The terms of the UST Loan Agreement require us to submit a written certification and report detailing our progress in implementing our Viability Plan on or before March 31, 2009. This report must identify and explain any deviations from the restructuring targets contained within the UST Loan Agreement and explain why such deviations do not jeopardize our long-term viability. The report must also include evidence that: (1) the labor modifications described in “MD&A—Recent Developments” have been approved by the unions and ratified by their membership, (2) all necessary approvals for the voluntary employe beneficiary association (VEBA) modifications (other than regulatory and judicial approvals) described in “MD&A—Recent Developments” have been received; and (3) the exchange offer described below in “MD&A—Recent Developments” has commenced. Under the terms of the UST Loan Agreement, unless we receive certification under the UST Loan Agreement that we have complied with the requirements of the agreements, the maturity of the UST Loan, which totals $13.4 billion at February 28, 2009, will accelerate and become due and payable.

If the maturity of the loans under the UST Loan Facility is accelerated, we do not currently have means to repay or refinance the amounts that would be due and payable. If we failed to repay the amounts due under the agreement, an event of default would occur, which would permit the UST to exercise its remedies under the agreement, including foreclosing on the collateral pledged to secure our obligations under the agreement. These circumstances would trigger events of defaults in certain of our other significant agreements, potentially requiring us to seek relief through a filing under the U.S. Bankruptcy Code.

Source

General Motors 10-K (Dec. 31, 2008).

If the going-concern warning is imminent, companies would be wise to deal with it constructively rather than engaging in tactics to stall or head off the disclosure, Hogan says. “You need to have very candid, detailed, unemotional-as-possible conversations with accountants,” she says. “Discuss your cash-flow needs, your sources, and uses of cash, [and] things you could be doing like layoffs or downsizing.”

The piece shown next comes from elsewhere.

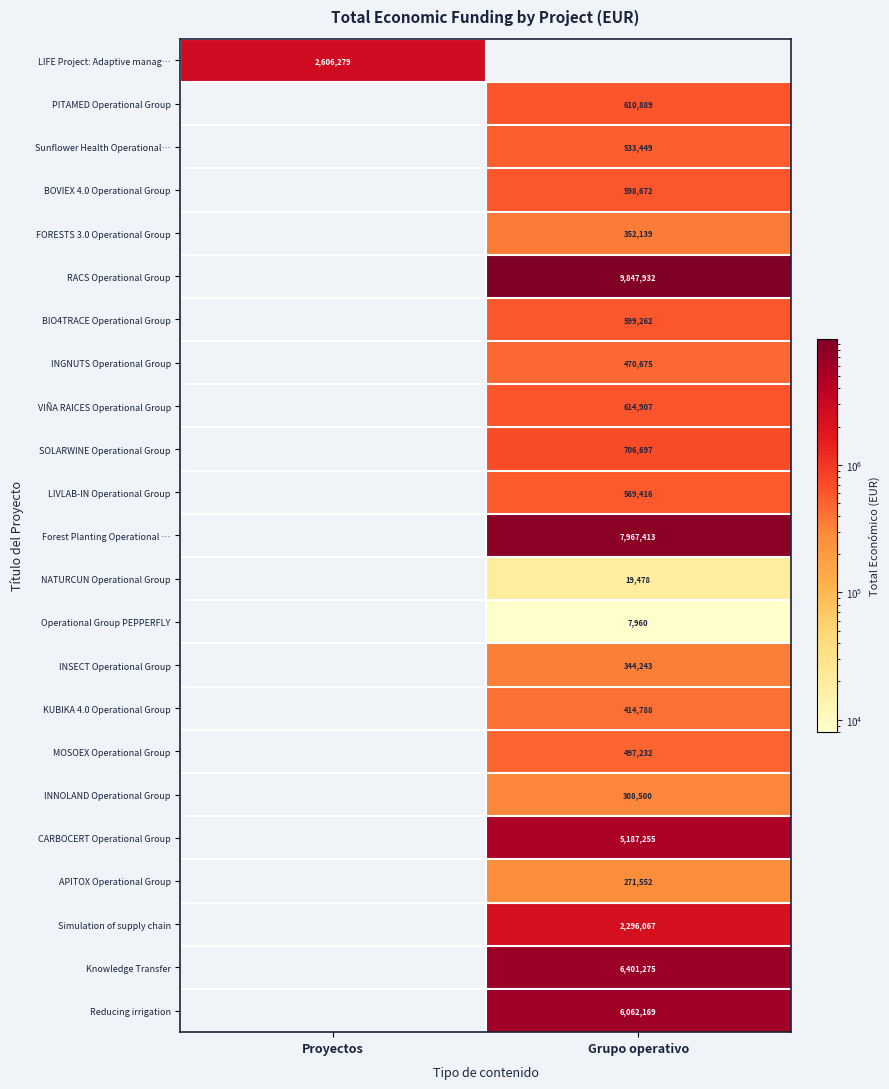

True or false: SOLARWINE Operational Group has a value of 1184622 at Grupo operativo.

False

Stacey says companies should also do some careful forecasting to craft a plan for how they will address the challenges ahead. Making judgment calls about sales projections and coming to an agreement about those projections with auditors is tricky at best, she admits.

Stacey

The forecasts should look at the full range of possibilities, she says. Investors and auditors want to see the big picture: “This is our typical working capital plan. This is our conservative plan, and this is our back-up plan—and have a back-up plan.”

Bruce Pounder, president of accounting education firm Leveraged Logic, says credible, truthful answers are essential when auditors, lenders, or investors start asking questions. “The worst thing a company can do at a time when it’s under scrutiny is try to hide things,” he says. “Even if it’s not positive, tell the truth. Otherwise it will get worse for you.”

Companies should emphasize whether the problems they’re facing are the result of economic factors beyond their control, Pounder says. That won’t necessarily change whether the company should be considered a going concern, “but it does help shape how that opinion may be interpreted by investors, creditors, and analysts,” he says.

Pounder

Another wise move: Understand now what the company might look like if it did indeed have to liquidate or file for bankruptcy, in case investors start asking to see that picture. “It’s better to know what the company would look like if that were to happen, than to be ignorant of that while trying to resolve the issue of whether we’re a going concern,” Pounder says.

If there’s an upside to the situation, Gazzaway says, it’s that the going-concern warning might not carry its usual negative stigma in the marketplace these days.

“There’s going to be a volume of them out there,” he says. “Investors are going to be looking for clarity of the plan and transparency. If we get out in front of it and handle it as early as possible, it will be much easier to deal with than when it becomes a fire drill.”